Software Engineer. Building a business @dallio.
Just writing about whatever I find interesting.

The software game has changed

For the past few weeks, I’ve been thinking about AI nonstop. Yes, me who was skeptical and reluctant to use it, it’s been growing on me. In my almost decade-long journey of building software, I’ve never seen anything like it. And still, it feels like this is just the beginning.

The hype is real and is easy to get caught by it. But despite all the noise that might come with it, there’s one undeniably fact: the software game has changed.
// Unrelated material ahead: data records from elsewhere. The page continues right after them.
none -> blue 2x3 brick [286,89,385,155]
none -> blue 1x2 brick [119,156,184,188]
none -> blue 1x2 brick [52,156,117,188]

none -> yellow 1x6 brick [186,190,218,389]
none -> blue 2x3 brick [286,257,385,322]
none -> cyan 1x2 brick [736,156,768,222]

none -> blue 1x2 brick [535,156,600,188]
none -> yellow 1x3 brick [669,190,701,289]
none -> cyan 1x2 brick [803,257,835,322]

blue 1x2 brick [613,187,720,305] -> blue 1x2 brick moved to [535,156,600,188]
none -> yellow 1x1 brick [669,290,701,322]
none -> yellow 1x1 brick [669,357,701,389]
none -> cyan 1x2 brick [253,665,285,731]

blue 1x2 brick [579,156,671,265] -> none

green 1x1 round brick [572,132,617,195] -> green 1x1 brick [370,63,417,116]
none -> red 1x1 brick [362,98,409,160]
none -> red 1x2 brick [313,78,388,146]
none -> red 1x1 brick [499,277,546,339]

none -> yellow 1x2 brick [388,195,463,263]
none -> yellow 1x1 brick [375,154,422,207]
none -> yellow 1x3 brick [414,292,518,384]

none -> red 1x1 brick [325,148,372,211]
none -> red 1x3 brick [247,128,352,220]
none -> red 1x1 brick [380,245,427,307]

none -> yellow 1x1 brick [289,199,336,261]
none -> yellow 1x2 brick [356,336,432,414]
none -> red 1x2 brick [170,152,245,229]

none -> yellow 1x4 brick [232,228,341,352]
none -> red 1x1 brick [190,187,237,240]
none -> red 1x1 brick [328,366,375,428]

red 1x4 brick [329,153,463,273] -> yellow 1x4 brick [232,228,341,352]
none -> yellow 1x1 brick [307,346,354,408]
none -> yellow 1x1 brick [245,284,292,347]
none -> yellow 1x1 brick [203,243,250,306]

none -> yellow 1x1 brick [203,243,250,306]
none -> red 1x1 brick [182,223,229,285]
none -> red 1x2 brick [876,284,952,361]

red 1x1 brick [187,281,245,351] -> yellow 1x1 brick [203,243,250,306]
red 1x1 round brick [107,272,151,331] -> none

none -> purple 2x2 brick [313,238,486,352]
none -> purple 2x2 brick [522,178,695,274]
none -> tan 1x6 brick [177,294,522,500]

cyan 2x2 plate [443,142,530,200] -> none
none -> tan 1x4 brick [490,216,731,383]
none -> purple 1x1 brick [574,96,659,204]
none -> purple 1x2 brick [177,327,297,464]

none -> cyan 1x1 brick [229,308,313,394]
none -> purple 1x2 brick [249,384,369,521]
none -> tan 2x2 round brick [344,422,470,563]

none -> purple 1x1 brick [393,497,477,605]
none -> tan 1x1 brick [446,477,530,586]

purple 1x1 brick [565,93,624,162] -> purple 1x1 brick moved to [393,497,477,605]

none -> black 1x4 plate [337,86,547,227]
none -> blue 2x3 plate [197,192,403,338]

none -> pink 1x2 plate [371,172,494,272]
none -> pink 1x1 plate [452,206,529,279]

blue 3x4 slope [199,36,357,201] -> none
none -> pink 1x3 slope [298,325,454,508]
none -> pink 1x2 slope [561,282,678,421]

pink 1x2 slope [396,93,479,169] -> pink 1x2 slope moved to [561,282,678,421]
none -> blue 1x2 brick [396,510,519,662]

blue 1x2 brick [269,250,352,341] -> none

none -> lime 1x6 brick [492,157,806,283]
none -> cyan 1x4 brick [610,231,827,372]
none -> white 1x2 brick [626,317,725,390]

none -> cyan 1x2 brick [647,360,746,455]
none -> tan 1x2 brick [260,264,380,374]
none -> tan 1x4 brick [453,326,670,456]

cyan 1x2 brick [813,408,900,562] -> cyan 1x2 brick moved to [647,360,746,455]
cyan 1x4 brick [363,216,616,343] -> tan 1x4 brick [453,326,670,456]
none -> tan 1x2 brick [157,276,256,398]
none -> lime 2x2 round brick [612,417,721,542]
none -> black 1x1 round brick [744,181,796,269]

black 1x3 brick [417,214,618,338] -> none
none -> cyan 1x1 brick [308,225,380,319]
It changed the moment LLMs started getting closer to our tooling. When they became integrated into our editors and IDEs – able to read, edit, and delete our source code. When they were given a web browser to check the docs of your library of choice. When they started running commands in your terminal to test things out and self-correct. The moment they were called “Coding Agents.”

And if you’ve been in the industry long enough, we might agree that what truly hooked us wasn’t any of that. It was speed.

What took countless hours to debug now takes minutes. We are able to iterate faster than ever by simply describing in plain language what we need. It’s truly amazing.

And yet, it’s still not easy. There’s way too much to learn and new skills to develop in order to become productive. It requires running experiments to steer them toward the expected results. Engineering principles and best practices must still be enforced in code and followed by agents. And regardless of their imperfections, I’ve seen them take me really far.

This first post is mostly about setting the ground of what I’ll like to share moving forward. Things are moving at a ridiculously fast pace. So fast that sometimes I feel like I’m being left behind by the overwhelming amount of software being created right this second. But that is what is making me excited and I’m looking forward to sharing what I’m building as well.